Request
Retype all of the data below word for word, line by line.
====== Extracted data
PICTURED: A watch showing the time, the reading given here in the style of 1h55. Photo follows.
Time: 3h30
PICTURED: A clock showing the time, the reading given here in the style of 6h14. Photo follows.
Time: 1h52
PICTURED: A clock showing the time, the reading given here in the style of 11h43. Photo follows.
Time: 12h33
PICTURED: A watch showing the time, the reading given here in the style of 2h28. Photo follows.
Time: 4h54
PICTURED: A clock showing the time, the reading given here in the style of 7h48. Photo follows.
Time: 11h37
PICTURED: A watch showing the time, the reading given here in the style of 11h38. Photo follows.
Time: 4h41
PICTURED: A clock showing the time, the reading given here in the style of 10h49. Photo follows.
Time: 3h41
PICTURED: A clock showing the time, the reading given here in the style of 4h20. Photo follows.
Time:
============
Response
PICTURED: A watch showing the time, the reading given here in the style of 1h55. Photo follows.
Time: 3h30
PICTURED: A clock showing the time, the reading given here in the style of 6h14. Photo follows.
Time: 1h52
PICTURED: A clock showing the time, the reading given here in the style of 11h43. Photo follows.
Time: 12h33
PICTURED: A watch showing the time, the reading given here in the style of 2h28. Photo follows.
Time: 4h54
PICTURED: A clock showing the time, the reading given here in the style of 7h48. Photo follows.
Time: 11h37
PICTURED: A watch showing the time, the reading given here in the style of 11h38. Photo follows.
Time: 4h41
PICTURED: A clock showing the time, the reading given here in the style of 10h49. Photo follows.
Time: 3h41
PICTURED: A clock showing the time, the reading given here in the style of 4h20. Photo follows.
Time:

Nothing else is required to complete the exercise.